Warum die Zinsen so niedrig sind

Foto: Daniela Hartmann / CC BY-NC-SA 2.0

Warum sind die Zinsen auf unsere Ersparnisse, Tagesgelder und festverzinslichen Einlagen so niedrig? Die Antwort ist einfach – weil wir für die Finanzkrise zur Kasse gebeten werden.

In der Finanzkrise sind einige Banken, z.B. die deutsche HRE (Hypo Real Estate) gerettet worden – die deutsche Staatsverschuldung ist durch die Summe aller Rettungsmaßnahmen um ca. 20 Prozentpunkte gestiegen – und liegt heute bei 75% vom BIP. Dokumentiert ist, dass diese Bank keinesfalls systemrelevant war, sondern dass so einige – auch ausländische Gläubiger dieser Bank – von der staatlichen Rettung profitiert haben. Mit systemrelevant ist ausgedrückt, dass wir diese Bank retten mussten – anderenfalls hätten am nächsten Montag die Bürger bei ihrer Bank Schlange gestanden und ihre Guthaben abgehoben – was den Bankenkollaps bedeutet hätte. Wer sich die Liste dieser HRE-Gläubiger anschaut, der merkt sehr schnell, dass diese angebliche Systemrelevanz in die Kategorie der Meinungs- und Angstmache gehört.
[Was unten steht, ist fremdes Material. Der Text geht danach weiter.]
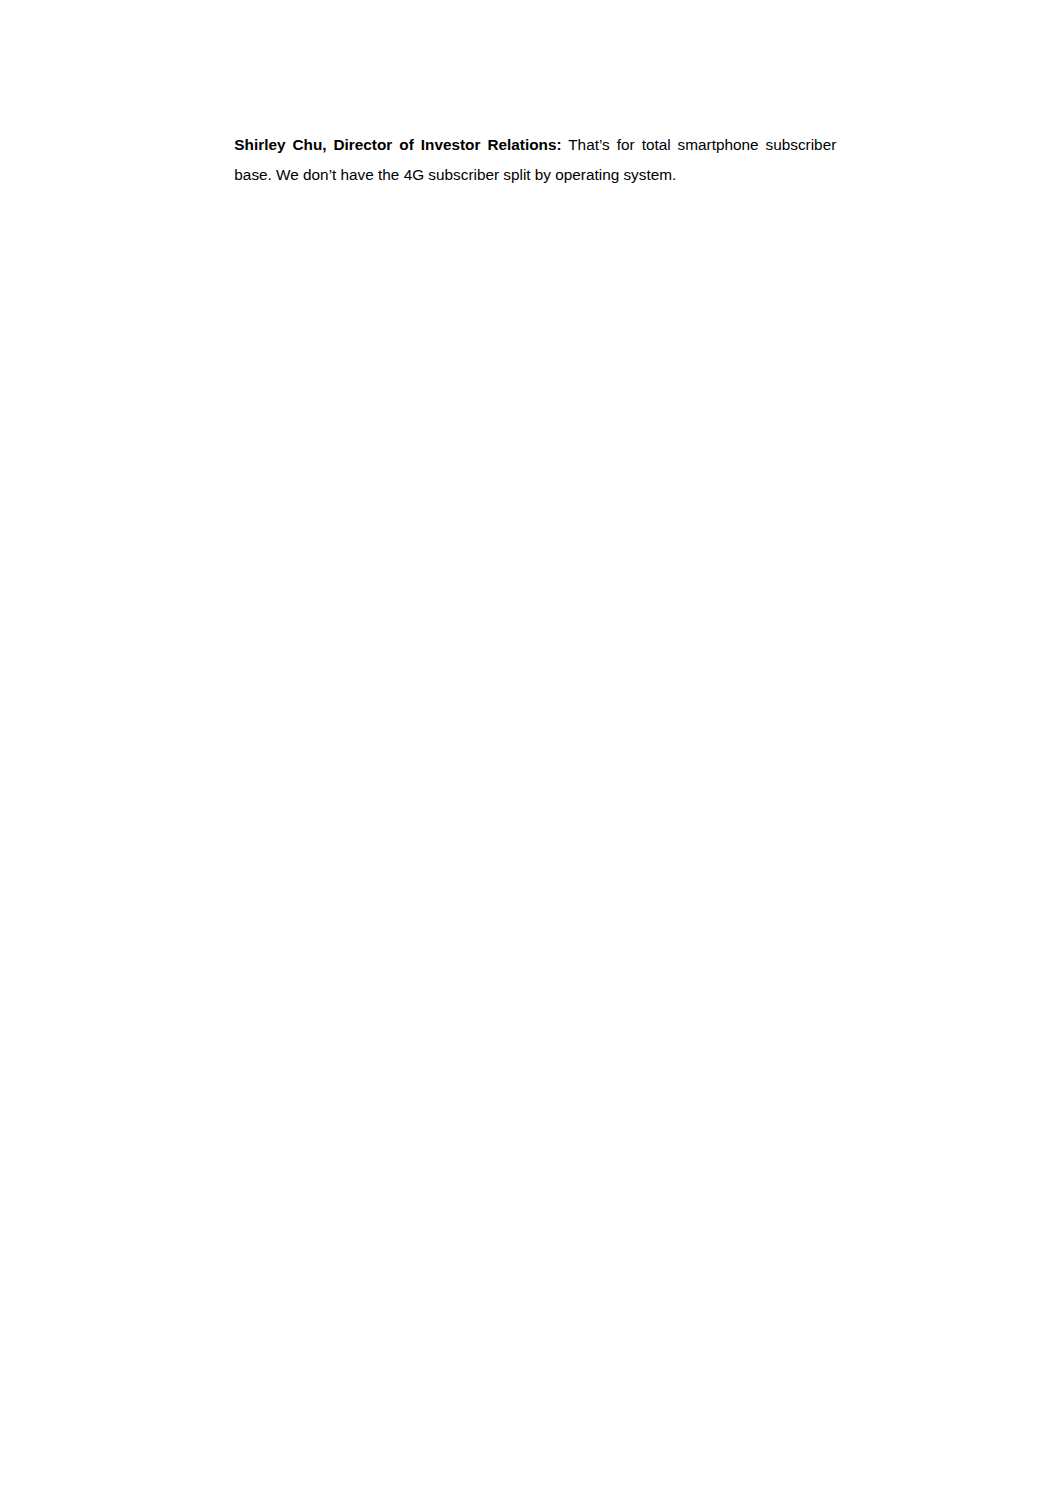Shirley Chu, Director of Investor Relations: That’s for total smartphone subscriber base. We don’t have the 4G subscriber split by operating system.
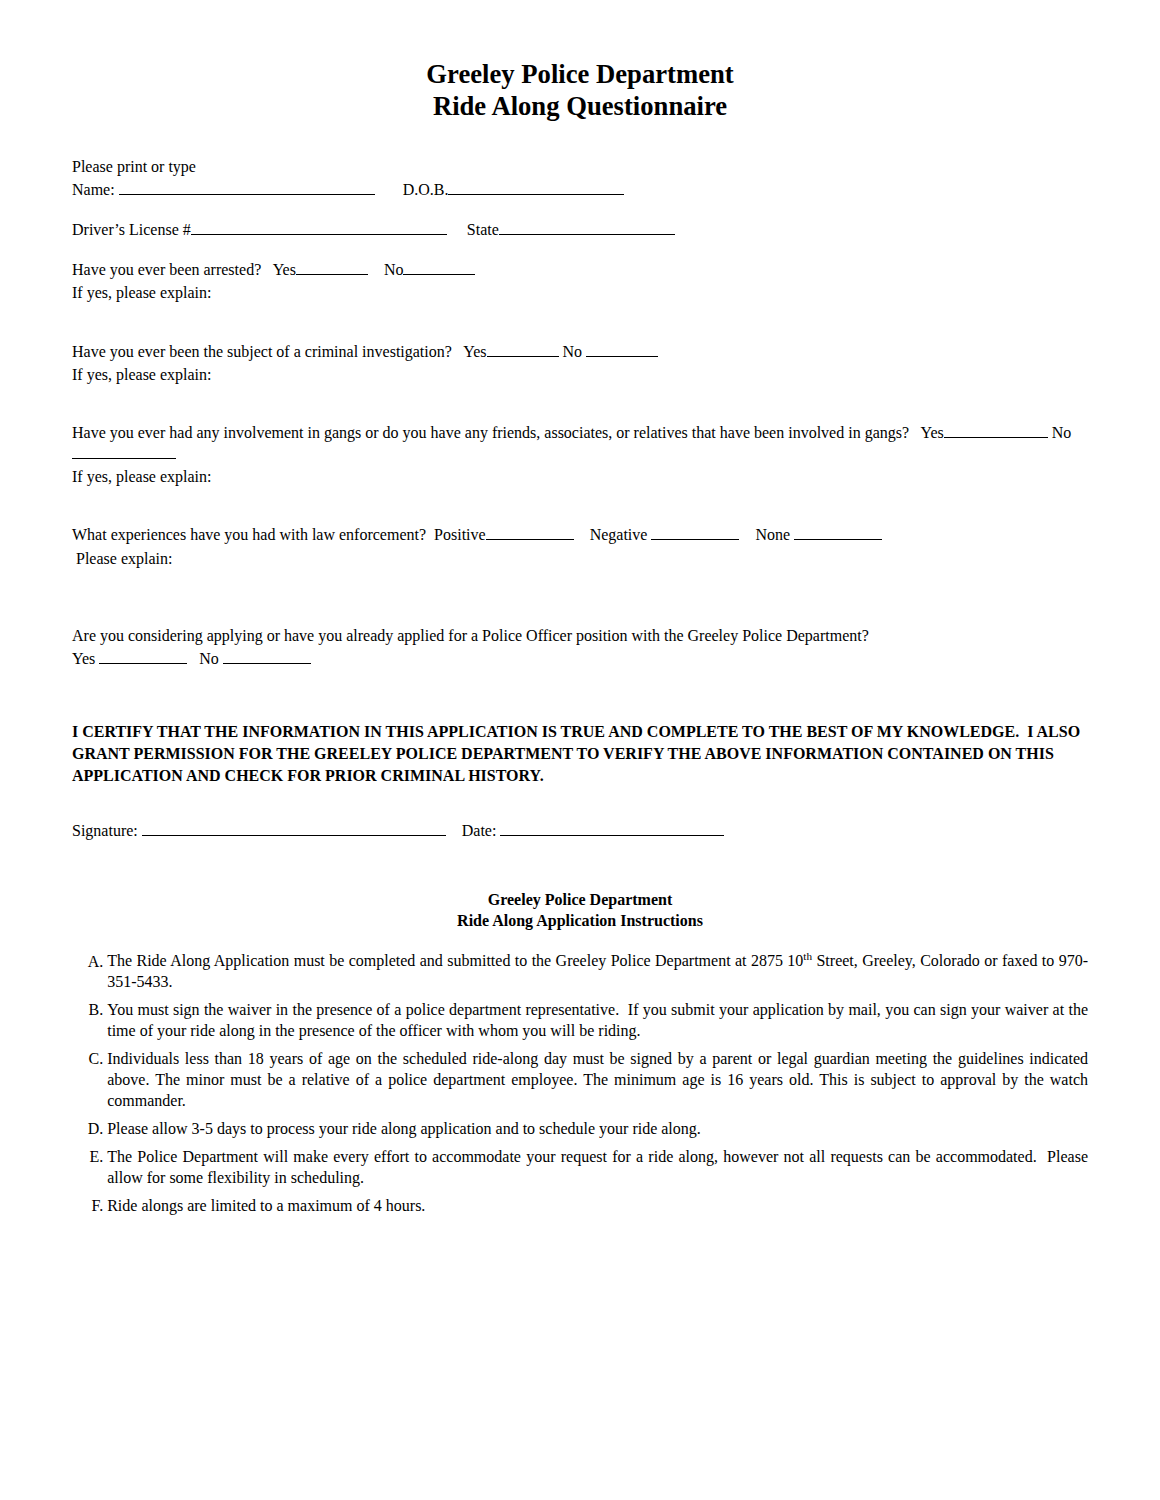Greeley Police Department
Ride Along Questionnaire
Please print or type
Name: D.O.B.
Driver’s License # State
Have you ever been arrested? Yes No
If yes, please explain:
Have you ever been the subject of a criminal investigation? Yes No
If yes, please explain:
Have you ever had any involvement in gangs or do you have any friends, associates, or relatives that have been involved in gangs? Yes No
If yes, please explain:
What experiences have you had with law enforcement? Positive Negative None
Please explain:
Are you considering applying or have you already applied for a Police Officer position with the Greeley Police Department?
Yes No
I certify that the information in this application is true and complete to the best of my knowledge. I also grant permission for the Greeley Police Department to verify the above information contained on this application and check for prior criminal history.
Signature: Date:
Greeley Police Department
Ride Along Application Instructions
The Ride Along Application must be completed and submitted to the Greeley Police Department at 2875 10th Street, Greeley, Colorado or faxed to 970-351-5433.
You must sign the waiver in the presence of a police department representative. If you submit your application by mail, you can sign your waiver at the time of your ride along in the presence of the officer with whom you will be riding.
Individuals less than 18 years of age on the scheduled ride-along day must be signed by a parent or legal guardian meeting the guidelines indicated above. The minor must be a relative of a police department employee. The minimum age is 16 years old. This is subject to approval by the watch commander.
Please allow 3-5 days to process your ride along application and to schedule your ride along.
The Police Department will make every effort to accommodate your request for a ride along, however not all requests can be accommodated. Please allow for some flexibility in scheduling.
Ride alongs are limited to a maximum of 4 hours.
Da wir aber nun eine derartige Staatsverschuldung haben, sagt unsere Politik, auf jeden Fall die Große Koalition, wir dürften keine neuen Schulden mehr machen. Damit verweigert sie Investitionen, die, und das ist unumstritten, erforderlich wären, damit unsere Infrastruktur (Brücken, Autobahnen, der Nord-Ostsee-Kanal) erhalten bleibt und ausgebaut wird. Würde der Staat investieren, dann müsste er Kredite aufnehmen, die Nachfrage nach Krediten würde sich also erhöhen und damit könnte auch der Zins steigen. Der Staat spart also und daher ist der Zins so niedrig.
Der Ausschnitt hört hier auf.